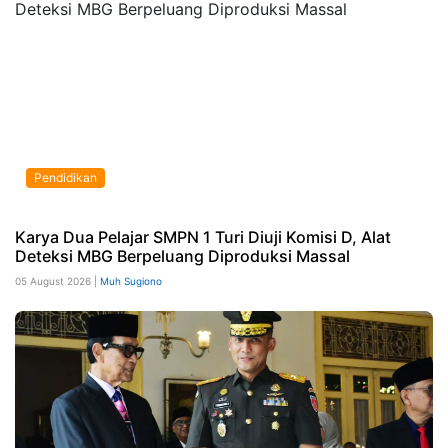
Pendidikan
Karya Dua Pelajar SMPN 1 Turi Diuji Komisi D, Alat
Deteksi MBG Berpeluang Diproduksi Massal
05 August 2026 |
Muh Sugiono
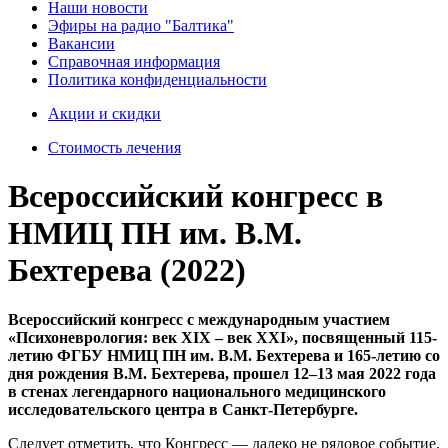
Наши новости
Эфиры на радио "Балтика"
Вакансии
Справочная информация
Политика конфиденциальности
Акции и скидки
Стоимость лечения
Всероссийский конгресс в
НМИЦ ПН им. В.М.
Бехтерева (2022)
Всероссийский конгресс с международным участием
«Психоневрология: век XIX – век XXI», посвященный 115-
летию ФГБУ НМИЦ ПН им. В.М. Бехтерева и 165-летию со
дня рождения В.М. Бехтерева, прошел 12–13 мая 2022 года
в стенах легендарного национального медицинского
исследовательского центра в Санкт-Петербурге.
Следует отметить, что Конгресс — далеко не рядовое событие.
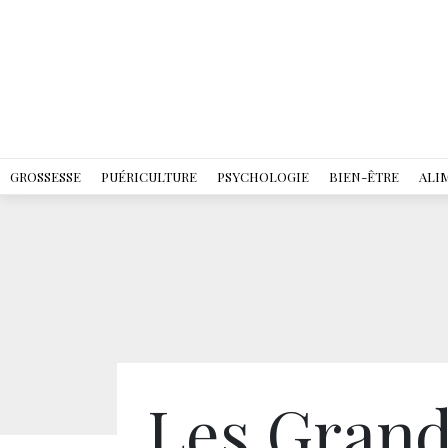
GROSSESSE
PUÉRICULTURE
PSYCHOLOGIE
BIEN-ÊTRE
ALI
Les Grand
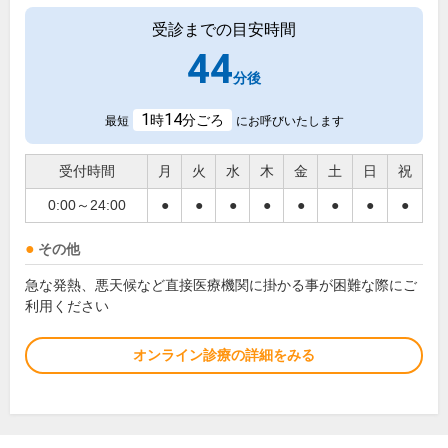
受診までの目安時間
44
分後
1
14
時
分ごろ
最短
にお呼びいたします
受付時間
月
火
水
木
金
土
日
祝
0:00～24:00
●
●
●
●
●
●
●
●
その他
急な発熱、悪天候など直接医療機関に掛かる事が困難な際にご
利用ください
オンライン診療の詳細をみる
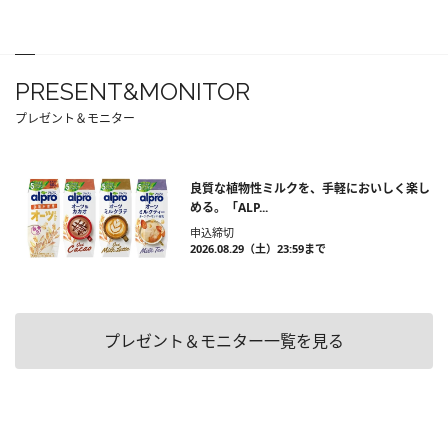
PRESENT&MONITOR
プレゼント＆モニター
良質な植物性ミルクを、手軽においしく楽し
める。「ALP...
申込締切
2026.08.29（土）23:59まで
プレゼント＆モニター一覧を見る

Directions for this task: Copy out, character for character, everything in the material from the line that contains "Наши новости" down to the line that contains "Всероссийский конгресс с", with both of those lines included.

Task result:
Наши новости
Эфиры на радио "Балтика"
Вакансии
Справочная информация
Политика конфиденциальности
Акции и скидки
Стоимость лечения
Всероссийский конгресс в
НМИЦ ПН им. В.М.
Бехтерева (2022)
Всероссийский конгресс с международным участием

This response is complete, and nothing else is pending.